Friday, June 05, 2015

Next-Gen Computing?

Radical Next-Gen Computing Guest Editor's Introduction | June 2015 - IEEECS
"In the past half century, driven by rapid, phenomenal advances in microelectronics closely following Moore’s law, computers of different kinds, forms, and shapes have evolved, redefined, and transformed almost everything we deal with. However, they still function on the same fundamental computational principles that Charles Babbage and Alan Turing envisaged and that John von Neumann and others subsequently refined. What’s in store for the next 50 years? Do the fundamental principles and assumptions that define modern computing — and that have guided us so far — require revolutionary rethinking?
  • Quantum Computing
  • Biologically Inspired Computing
  • Nanocomputing"
"The Machine will fuse memory and storage, flatten complex data hierarchies, bring processing closer to the data, embed security control points throughout the hardware and software stacks, and enable management and assurance of the system at scale."
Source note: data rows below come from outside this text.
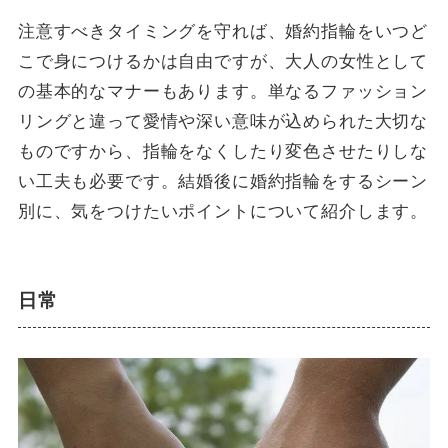
注意すべきタイミングを守れば、婚約指輪をいつど
こで身につけるかは自由ですが、大人の女性として
の基本的なマナーもあります。単なるファッション
リングと違って愛情や深い意味が込められた大切な
ものですから、指輪をなくしたり変色させたりしな
い工夫も必要です。結婚後に婚約指輪をするシーン
別に、気をつけたいポイントについて紹介します。
日常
HP has abruptly changed course on its 'Machine,' a new type of memory-driven computer it thinks will radically alter large-scale data processing. When the company first launched it last year, the plan was to use a new kind of memory chip called the "memristor," which is as fast as DRAM but can permanently store data.

HP compromises to get groundbreaking Machine to market - SlashGear
hp-memristor-4
The first Machine will have 320 TB of memory, Fink confirmed, well in excess of the 12 TB its current servers top out at.


Evolution is usually a better way to improve... System architecture of computers needs adjustment for more co-locating of processing and storage and more effective parallel communication, like software actors or lightweight processes in Erlang, implemented in hardware. That may be in category "biologically inspired" but it is essentially engineering optimization. Like a supercomputer made of many smartphones well connected.

HP did something similar before, in later 1990s, when proprietary e-speak protocol was optimized before XML web services "won" by being open and standardized while less optimal.